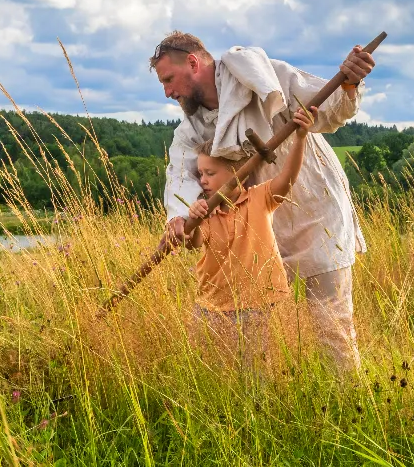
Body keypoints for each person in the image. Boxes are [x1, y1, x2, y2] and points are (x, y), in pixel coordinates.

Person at [149, 31, 375, 372]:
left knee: (332, 326)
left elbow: (327, 112)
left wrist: (348, 84)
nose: (168, 92)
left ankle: (351, 405)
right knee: (257, 333)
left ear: (193, 63)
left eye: (169, 79)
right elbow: (180, 174)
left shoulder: (262, 75)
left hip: (315, 211)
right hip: (256, 230)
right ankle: (273, 406)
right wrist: (178, 218)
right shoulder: (193, 129)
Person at [184, 105, 316, 368]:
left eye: (210, 173)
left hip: (260, 305)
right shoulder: (206, 213)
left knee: (257, 374)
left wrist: (300, 137)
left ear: (237, 173)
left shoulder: (259, 198)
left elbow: (288, 177)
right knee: (214, 373)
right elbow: (194, 241)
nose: (203, 181)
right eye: (200, 174)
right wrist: (195, 220)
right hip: (214, 306)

:::::

> [EXERCISE BRIEF]:
Starting at the line that contains "left shoulder: (259, 198)", print every line through the last one of the records, exactly and with nothing else.

> [OUTPUT BELOW]:
left shoulder: (259, 198)
left elbow: (288, 177)
right knee: (214, 373)
right elbow: (194, 241)
nose: (203, 181)
right eye: (200, 174)
right wrist: (195, 220)
right hip: (214, 306)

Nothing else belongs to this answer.